Step 1: Understanding the Problem
The company collects clickstream data via Amazon Kinesis Data Streams and stores it in JSON format in Amazon S3 using Kinesis Data Firehose. They use Amazon Athena to query the data, but they want to reduce Athena costs while maintaining the same data pipeline.
Since Athena charges based on the amount of data scanned during queries, reducing the data size (by converting JSON to a more efficient format like Apache Parquet) is a key solution to lowering costs.
Step 2: Why Option A is Correct
Option A provides a straightforward way to reduce costs with minimal management overhead:
Changing the Firehose output format to Parquet: Parquet is a columnar data format, which is more compact and efficient than JSON for Athena queries. It significantly reduces the amount of data scanned, which in turn reduces Athena query costs.
Custom S3 Object Prefix (YYYYMMDD): Adding a date-based prefix helps in partitioning the data, which further improves query efficiency in Athena by limiting the data scanned to only relevant partitions.
AWS Glue ETL Job for Existing Data: To handle existing data stored in JSON format, a one-time AWS Glue ETL job can combine small JSON files, convert them to Parquet, and apply the YYYYMMDD prefix.

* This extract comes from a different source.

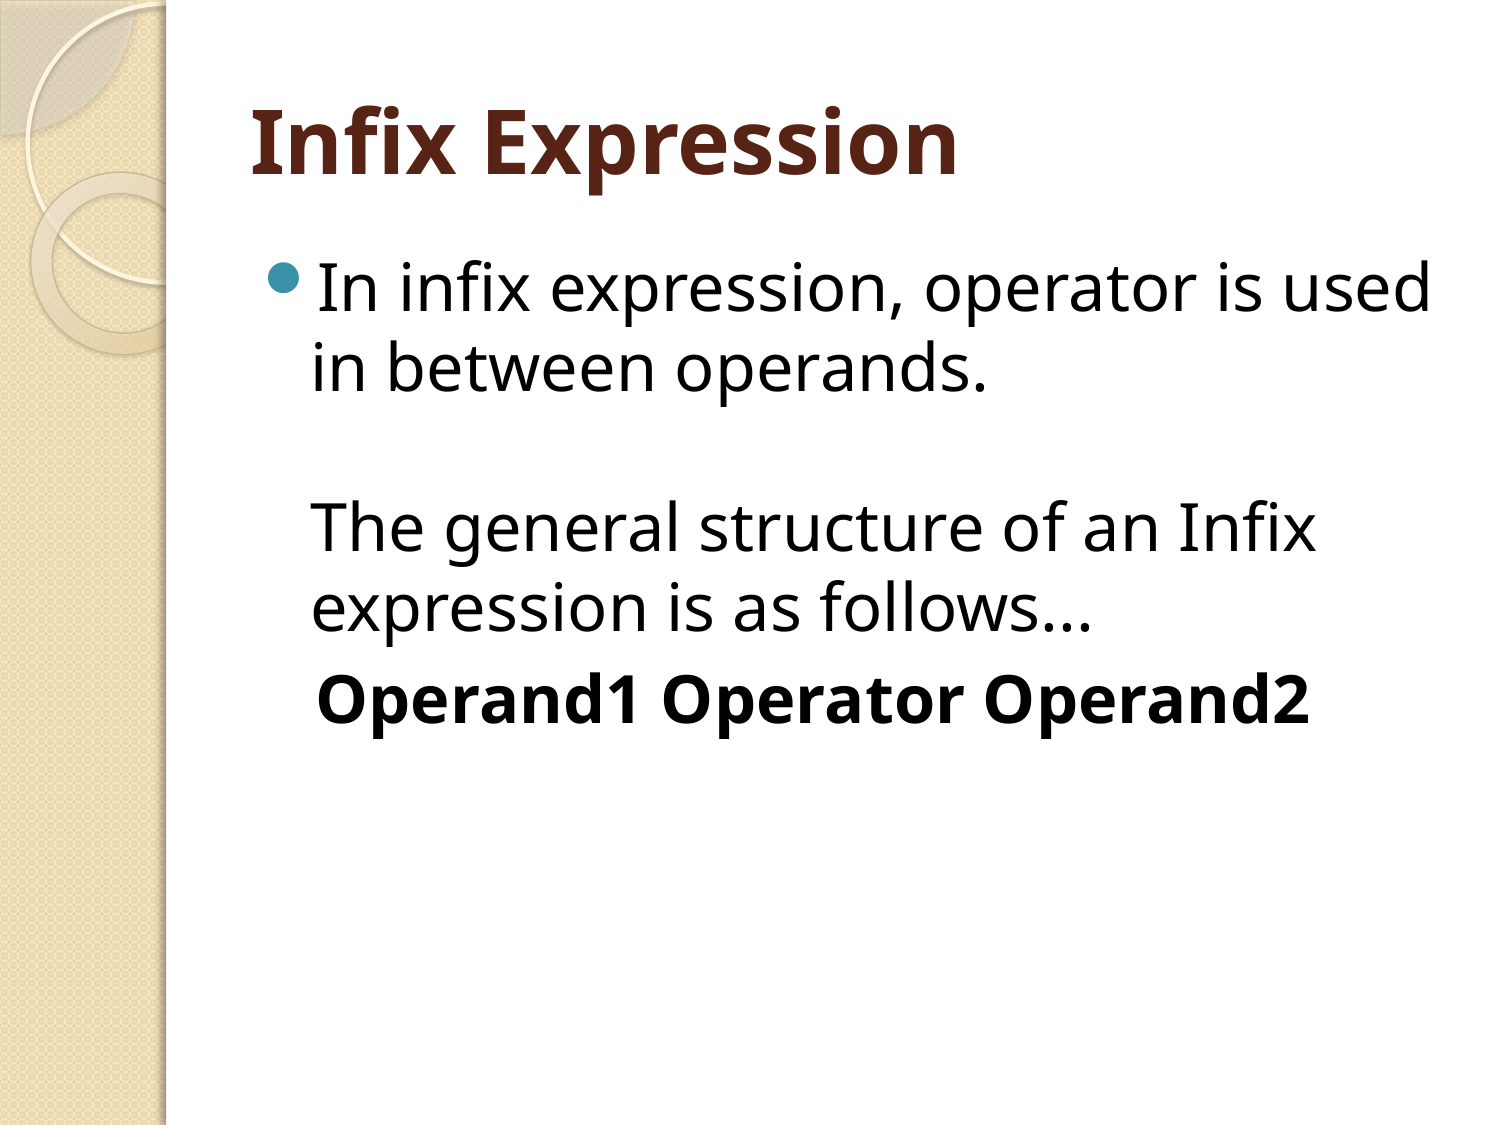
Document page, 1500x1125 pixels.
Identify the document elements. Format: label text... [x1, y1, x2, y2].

list In infix expression, operator is used in between operands. The general structure of an Infix expression is as follows... Operand1 Operator Operand2 [235, 237, 1466, 1025]
title Infix Expression [235, 45, 1466, 233]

This ensures consistency in the S3 bucket structure and allows Athena to efficiently query historical data.
ALTER TABLE ADD PARTITION: This command updates Athena's table metadata to reflect the new partitions, ensuring that future queries target only the required data.

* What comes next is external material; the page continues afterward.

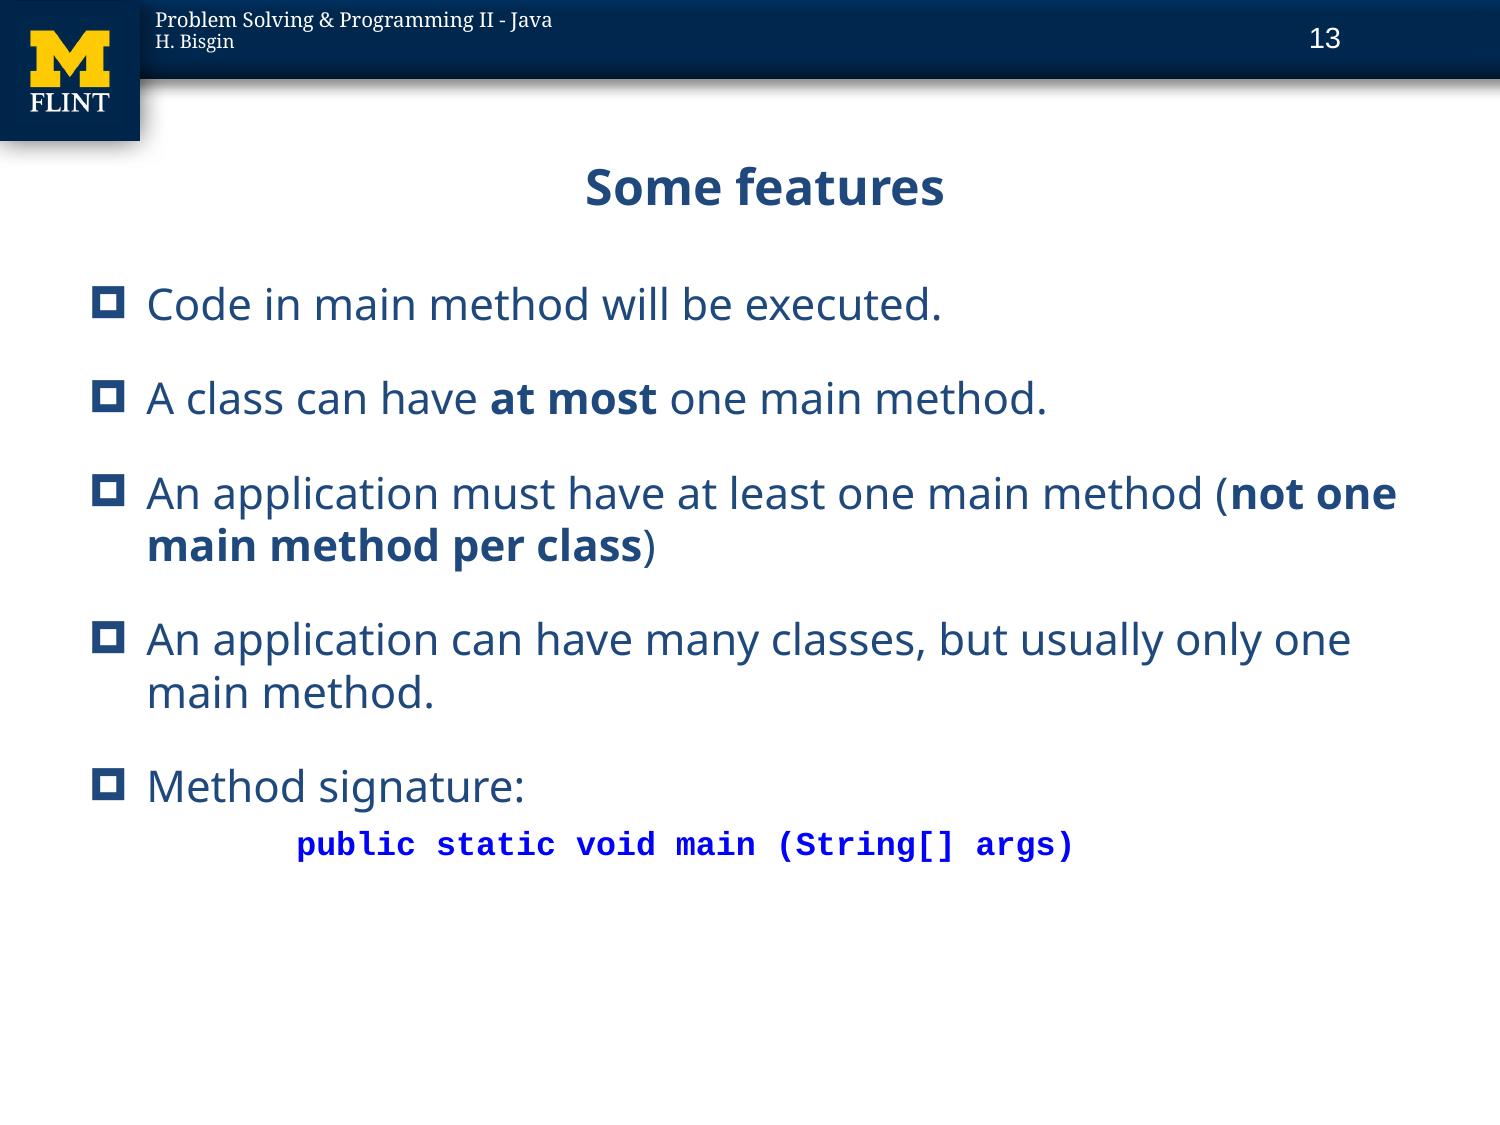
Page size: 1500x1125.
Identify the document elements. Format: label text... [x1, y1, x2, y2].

Step 3: Why Other Options Are Not Ideal
Option B (Apache Spark on EMR) introduces higher management effort by requiring the setup of Apache Spark jobs and an Amazon EMR cluster. While it achieves the goal of converting JSON to Parquet, it involves running and maintaining an EMR cluster, which adds operational complexity.
Option C (Kinesis and Apache Flink) is a more complex solution involving Apache Flink, which adds a real-time streaming layer to aggregate data. Although Flink is a powerful tool for stream processing, it adds unnecessary overhead in this scenario since the company already uses Kinesis Data Firehose for batch delivery to S3.
Option D (AWS Lambda with Firehose) suggests using AWS Lambda to convert records in real time. While Lambda can work in some cases, it's generally not the best tool for handling large-scale data transformations like JSON-to-Parquet conversion due to potential scaling and invocation limitations. Additionally, running parallel Glue jobs further complicates the setup.
Step 4: How Option A Minimizes Costs
By using Apache Parquet, Athena queries become more efficient, as Athena will scan significantly less data, directly reducing query costs.
Firehose natively supports Parquet as an output format, so enabling this conversion in Firehose requires minimal effort. Once set, new data will automatically be stored in Parquet format in S3, without requiring any custom coding or ongoing management.
The AWS Glue ETL job for historical data ensures that existing JSON files are also converted to Parquet format, ensuring consistency across the data stored in S3.
Conclusion:
Option A meets the requirement to reduce Athena costs without recreating the data pipeline, using Firehose’s native support for Apache Parquet and a simple one-time AWS Glue ETL job for existing data. This approach involves minimal management effort compared to the other solutions.